Die Ausgangslage entbehrt nicht einer gewissen Komik: Ausgerechnet SPD und Grüne, die ständig Mehrausgaben für Bildung fordern, mimen vor dem Staatsgerichtshof die Pose sparsamer Haushaltspolitiker. Schließlich wird von SPD und Grünen jetzt eine Praxis beanstandet, die in den vergangenen 35 Jahren allein 17 Jahre lang angewandt worden war, und zwar auch unter SPD-geführten Regierungen. Rechtsvertreter von Rot-Grün in Bückeburg ist der Rechtsanwalt Klaus-Henning Lemme. Früher war der Jurist Staatssekretär im Finanzministerium, unter dem damaligen Ministerpräsidenten und heutigen SPD-Bundesvorsitzenden Sigmar Gabriel. Was Lemme jetzt angreift, nämlich das Jonglieren mit Einnahmen und das Übertragen alter Verschuldungsrechte auf nächste Jahre, hat er vor zehn Jahren selbst als Finanz-Staatssekretär getan – und dabei offenbar kein Schuldbewusstsein verspürt.

Minister Möllring hingegen, der das Image des eisernen Sparers pflegt, will in Bückeburg möglichst viele Chancen zur Verschuldung erstreiten. Vor dem Staatsgerichtshof erlebt die Landespolitik also gegenwärtig vertauschte Rollen. Dabei war die rot-grüne Klage im Lager der Landtagsopposition auch nicht unumstritten, sie ist es bis heute nicht. Einem kurzfristigen Erfolg, nämlich Möllrings Haushaltsplan von den Bückeburger Richtern mit dem Stempel „verfassungswidrig“ versehen zu lassen, stünde eine langfristige Niederlage gegenüber: Die kommende Landesregierung, die nach rot-grünen Hoffnungen von Stephan Weil (SPD) geführt werden soll, hätte dann noch weniger Möglichkeiten, auf dem Weg über Kredite die Ausgaben zu decken. „Wir schneiden uns also ins eigene Fleisch“, sagt dazu ein SPD-Abgeordneter und sieht in der Klage einen Fehler der Fraktionsführungen von Sozialdemokraten und Grünen im Landtag.

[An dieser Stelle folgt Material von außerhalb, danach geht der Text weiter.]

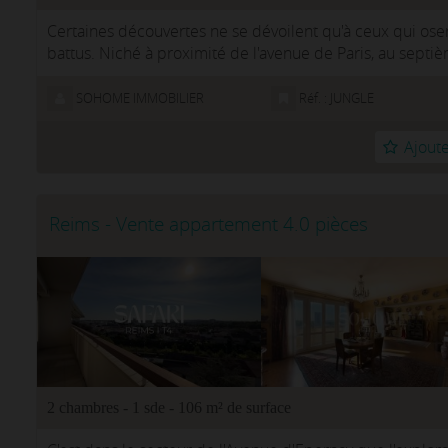
Certaines découvertes ne se dévoilent qu'à ceux qui osen
battus. Niché à proximité de l'avenue de Paris, au sept
rési...
SOHOME IMMOBILIER
Réf. : JUNGLE
Ajoute
Reims - Vente appartement 4.0 pièces
2 chambres - 1 sde - 106 m² de surface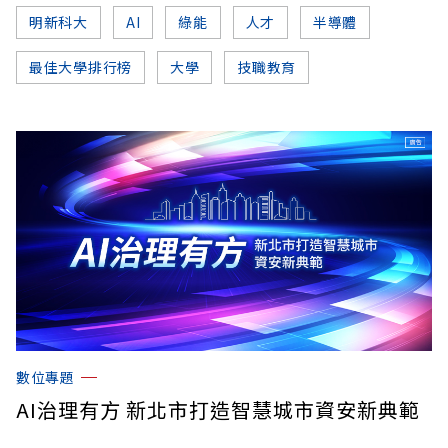
明新科大
AI
綠能
人才
半導體
最佳大學排行榜
大學
技職教育
數位專題
AI治理有方 新北市打造智慧城市資安新典範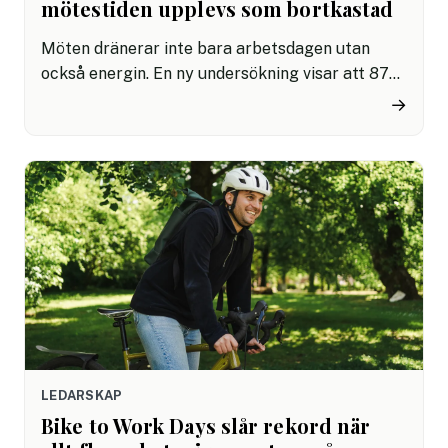
mötestiden upplevs som bortkastad
Möten dränerar inte bara arbetsdagen utan
också energin. En ny undersökning visar att 87
procent av svenska medarbetare upplever
→
negativa känslor inför möten, samtidigt som
ineffektiva möten leder till betydande kostnader
för arbetsgivarna.
LEDARSKAP
Bike to Work Days slår rekord när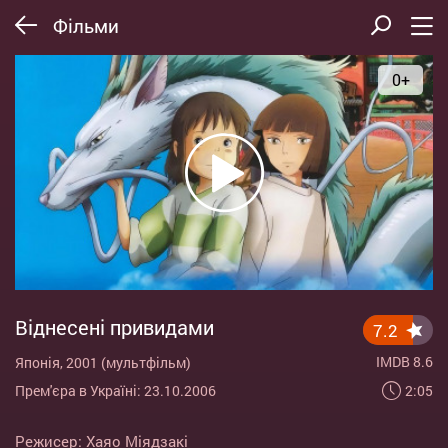
Фільми
0+
Віднесені привидами
7.2
IMDB 8.6
Японія, 2001 (мультфільм)
2:05
Прем'єра в Україні: 23.10.2006
Режисер:
Хаяо Міядзакі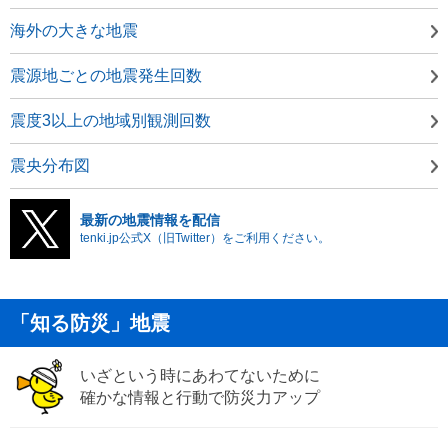
海外の大きな地震
震源地ごとの地震発生回数
震度3以上の地域別観測回数
震央分布図
最新の地震情報を配信
tenki.jp公式X（旧Twitter）をご利用ください。
「知る防災」地震
いざという時にあわてないために
確かな情報と行動で防災力アップ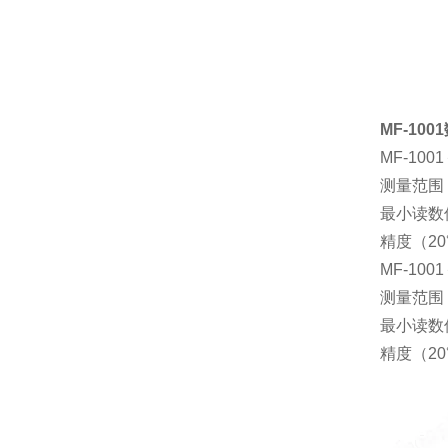
MF-10
MF-100
测量范围：
最小读数值
精度（20
MF-100
测量范围：
最小读数值
精度（20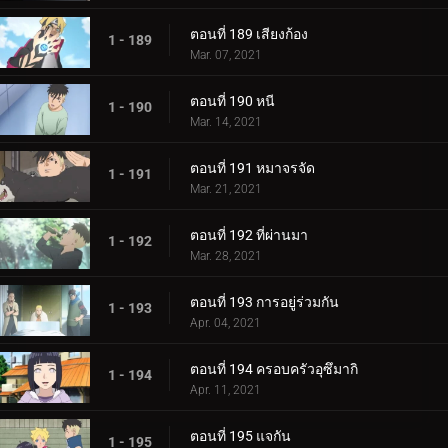
ตอนที่ 189 เสียงก้อง
1 - 189
Mar. 07, 2021
ตอนที่ 190 หนี
1 - 190
Mar. 14, 2021
ตอนที่ 191 หมาจรจัด
1 - 191
Mar. 21, 2021
ตอนที่ 192 ที่ผ่านมา
1 - 192
Mar. 28, 2021
ตอนที่ 193 การอยู่ร่วมกัน
1 - 193
Apr. 04, 2021
ตอนที่ 194 ครอบครัวอุซึมากิ
1 - 194
Apr. 11, 2021
ตอนที่ 195 แจกัน
1 - 195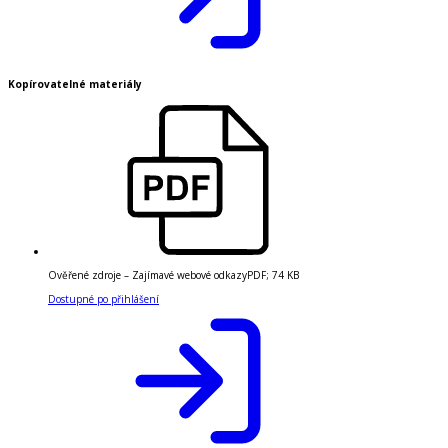
Kopírovatelné materiály
Ověřené zdroje – Zajímavé webové odkazy
PDF
;
74 KB
Dostupné po přihlášení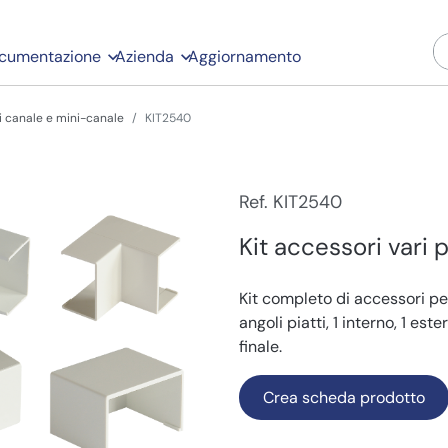
cumentazione
Azienda
Aggiornamento
i canale e mini-canale
KIT2540
Ref. KIT2540
Kit accessori vari
Kit completo di accessori p
angoli piatti, 1 interno, 1 est
finale.
Crea scheda prodotto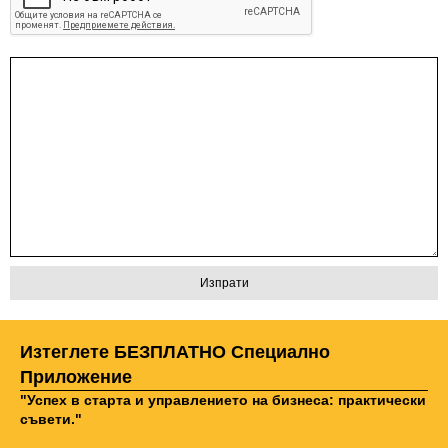
Изтеглете БЕЗПЛАТНО Специално
Приложение
"Успех в старта и управлението на бизнеса: практически
съвети."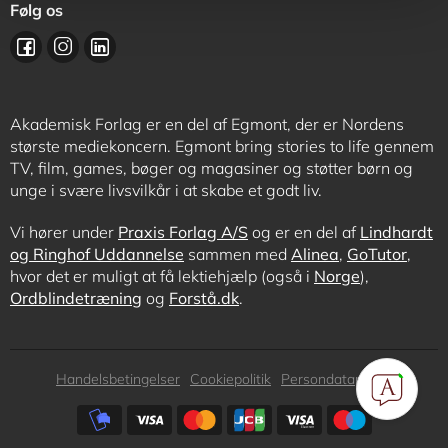
Følg os
Akademisk Forlag er en del af Egmont, der er Nordens
største mediekoncern. Egmont bring stories to life gennem
TV, film, games, bøger og magasiner og støtter børn og
unge i svære livsvilkår i at skabe et godt liv.
Vi hører under
Praxis Forlag A/S
og er en del af
Lindhardt
og Ringhof Uddannelse
sammen med
Alinea
,
GoTutor
,
hvor det er muligt at få lektiehjælp (også i
Norge
),
Ordblindetræning
og
Forstå.dk
.
Subfooter
Handelsbetingelser
Cookiepolitik
Persondatapolitik
menu
Subfooter
payment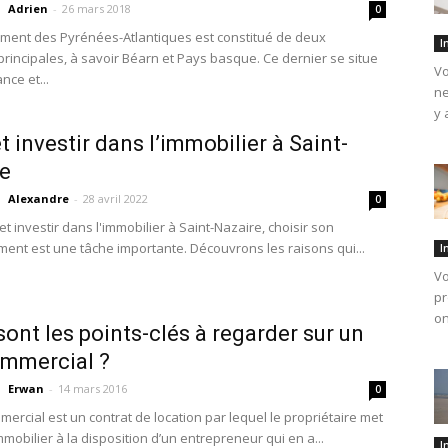
Adrien
-
26 mars 2018
0
ment des Pyrénées-Atlantiques est constitué de deux
I
principales, à savoir Béarn et Pays basque. Ce dernier se situe
Vo
nce et...
ne
y 
t investir dans l’immobilier à Saint-
e
Alexandre
-
28 avril 2022
0
et investir dans l'immobilier à Saint-Nazaire, choisir son
ent est une tâche importante. Découvrons les raisons qui...
I
Vo
pr
on
sont les points-clés à regarder sur un
ommercial ?
Erwan
-
14 mars 2016
0
mercial est un contrat de location par lequel le propriétaire met
mobilier à la disposition d’un entrepreneur qui en a...
I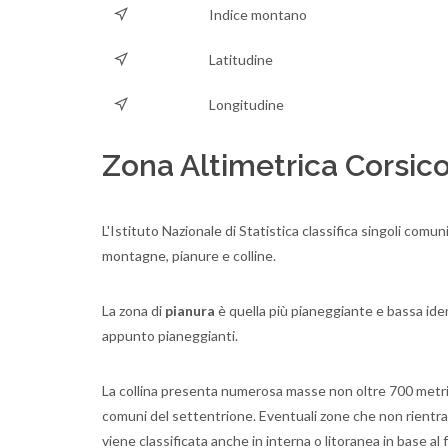
Indice montano
Latitudine
Longitudine
Zona Altimetrica Corsic
L'Istituto Nazionale di Statistica classifica singoli comun
montagne, pianure e colline.
La zona di
pianura
è quella più pianeggiante e bassa identi
appunto pianeggianti.
La collina presenta numerosa masse non oltre 700 metri s.l
comuni del settentrione. Eventuali zone che non rientran
viene classificata anche in interna o litoranea in base al f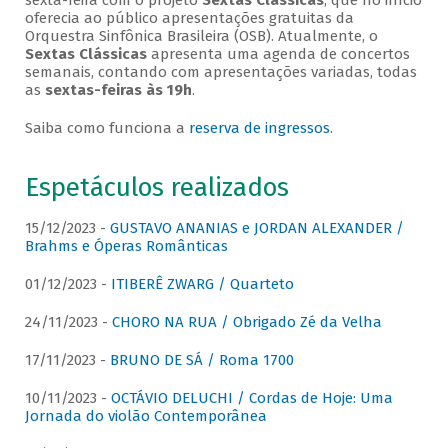
sexta-feira com o projeto
Sextas Clássicas
, que no início
oferecia ao público apresentações gratuitas da
Orquestra Sinfônica Brasileira (OSB). Atualmente, o
Sextas Clássicas
apresenta uma agenda de concertos
semanais, contando com apresentações variadas, todas
as
sextas-feiras às 19h
.
Saiba como funciona a
reserva de ingressos
.
Espetáculos realizados
15/12/2023 -
GUSTAVO ANANIAS e JORDAN ALEXANDER /
Brahms e Óperas Românticas
01/12/2023 -
ITIBERÊ ZWARG / Quarteto
24/11/2023 -
CHORO NA RUA / Obrigado Zé da Velha
17/11/2023 -
BRUNO DE SÁ / Roma 1700
10/11/2023 -
OCTÁVIO DELUCHI / Cordas de Hoje: Uma
Jornada do violão Contemporânea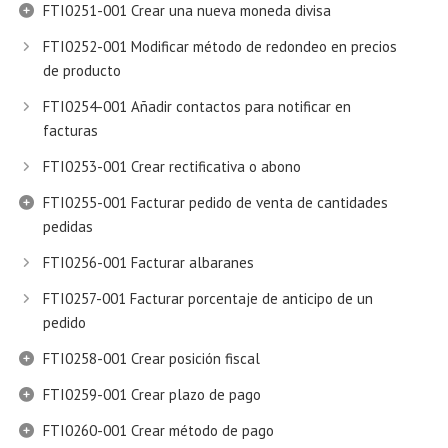
FTI0251-001 Crear una nueva moneda divisa
FTI0252-001 Modificar método de redondeo en precios
de producto
FTI0254-001 Añadir contactos para notificar en
facturas
FTI0253-001 Crear rectificativa o abono
FTI0255-001 Facturar pedido de venta de cantidades
pedidas
FTI0256-001 Facturar albaranes
FTI0257-001 Facturar porcentaje de anticipo de un
pedido
FTI0258-001 Crear posición fiscal
FTI0259-001 Crear plazo de pago
FTI0260-001 Crear método de pago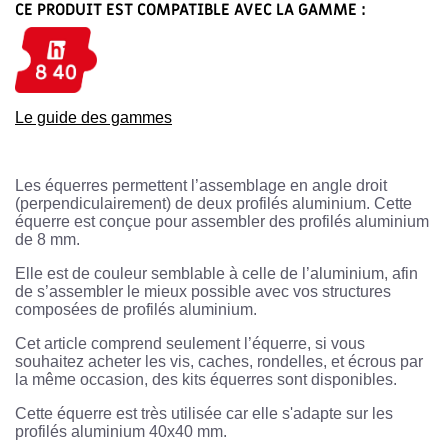
CE PRODUIT EST COMPATIBLE AVEC LA GAMME :
Le guide des gammes
Les équerres permettent l’assemblage en angle droit
(perpendiculairement) de deux profilés aluminium. Cette
équerre est conçue pour assembler des profilés aluminium
de 8 mm.
Elle est de couleur semblable à celle de l’aluminium, afin
de s’assembler le mieux possible avec vos structures
composées de profilés aluminium.
Cet article comprend seulement l’équerre, si vous
souhaitez acheter les vis, caches, rondelles, et écrous par
la même occasion, des kits équerres sont disponibles.
Cette équerre est très utilisée car elle s'adapte sur les
profilés aluminium 40x40 mm.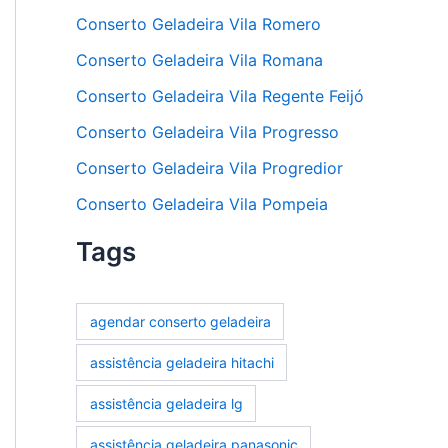
Conserto Geladeira Vila Romero
Conserto Geladeira Vila Romana
Conserto Geladeira Vila Regente Feijó
Conserto Geladeira Vila Progresso
Conserto Geladeira Vila Progredior
Conserto Geladeira Vila Pompeia
Tags
agendar conserto geladeira
assistência geladeira hitachi
assistência geladeira lg
assistência geladeira panasonic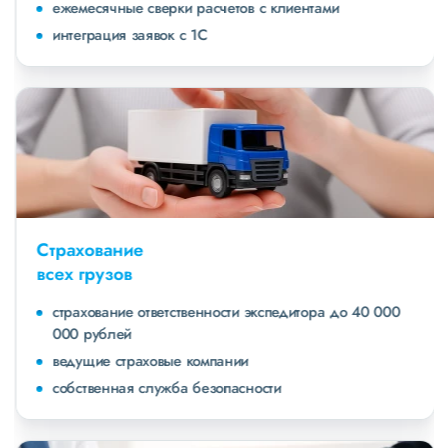
ежемесячные сверки расчетов с клиентами
интеграция заявок с 1С
Страхование
всех грузов
страхование ответственности экспедитора до 40 000
000 рублей
ведущие страховые компании
собственная служба безопасности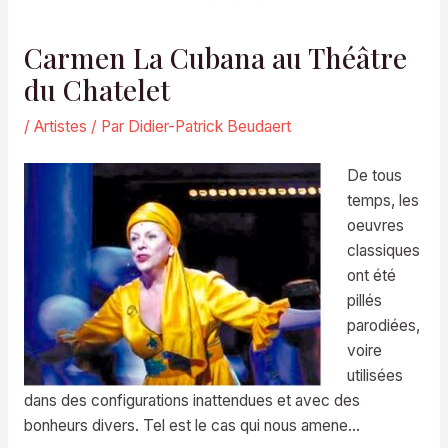
Carmen La Cubana au Théâtre
du Chatelet
/
Artistes
/ Par
Didier-Patrick Beudaert
De tous
temps, les
oeuvres
classiques
ont été
pillés
parodiées,
voire
utilisées
dans des configurations inattendues et avec des
bonheurs divers. Tel est le cas qui nous amene…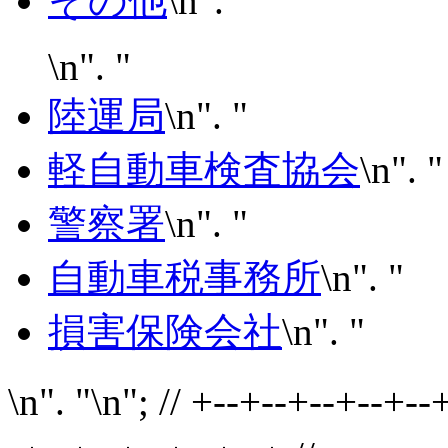
その他
\n". "
\n". "
陸運局
\n". "
軽自動車検査協会
\n". "
警察署
\n". "
自動車税事務所
\n". "
損害保険会社
\n". "
\n". "\n"; // +--+--+--+--+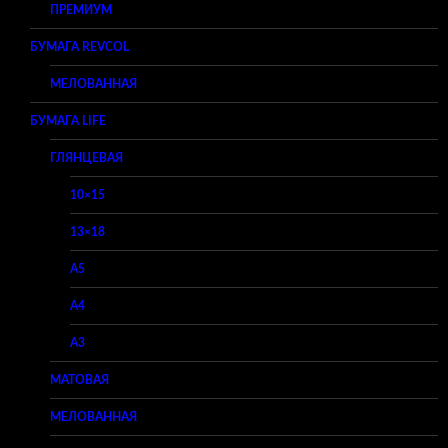
ПРЕМИУМ
БУМАГА REVCOL
МЕЛОВАННАЯ
БУМАГА LIFE
ГЛЯНЦЕВАЯ
10×15
13×18
A5
A4
A3
МАТОВАЯ
МЕЛОВАННАЯ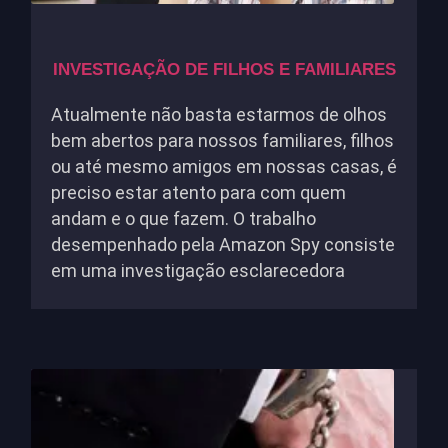
INVESTIGAÇÃO DE FILHOS E FAMILIARES
Atualmente não basta estarmos de olhos
bem abertos para nossos familiares, filhos
ou até mesmo amigos em nossas casas, é
preciso estar atento para com quem
andam e o que fazem. O trabalho
desempenhado pela Amazon Spy consiste
em uma investigação esclarecedora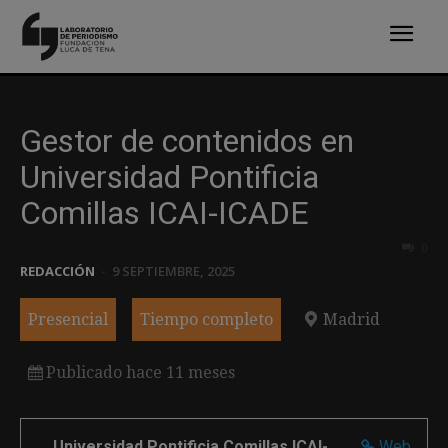
Gestor de contenidos en
Universidad Pontificia
Comillas ICAI-ICADE
0
REDACCIÓN
-
9 SEPTIEMBRE, 2025
Presencial
Tiempo completo
Madrid
Publicado hace 11 meses
Universidad Pontificia Comillas ICAI-
Web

Der Streit spielt vor dem Hintergrund einer Finanzpolitik, die von immer strengeren Regularien eingegrenzt wird. Schuld daran ist das Bundesrecht. Von 2020 an, in nicht einmal mehr neun Jahren, dürfen die Länder laut Grundgesetz grundsätzlich gar keine neuen Schulden mehr aufnehmen. Bis dahin soll die Neuverschuldung der Länder allmählich sinken. Wie stark und wie verbindlich das in Niedersachsen geschehen könnte, ist offen. CDU und FDP wollen jedes Jahr 250 Millionen Euro weniger an neuen Krediten aufnehmen, die Opposition hat darauf noch keine konkrete Antwort vorgelegt. Eine Verständigung über eine „Schuldenbremse“ in der Landesverfassung, zu der alle Seiten prinzipiell ihre Bereitschaft erklärt hatten, rückt gegenwärtig nach hinten: Zwischen CDU und FDP hier, SPD und Grünen dort herrscht bereits zu viel Wahlkampffieber.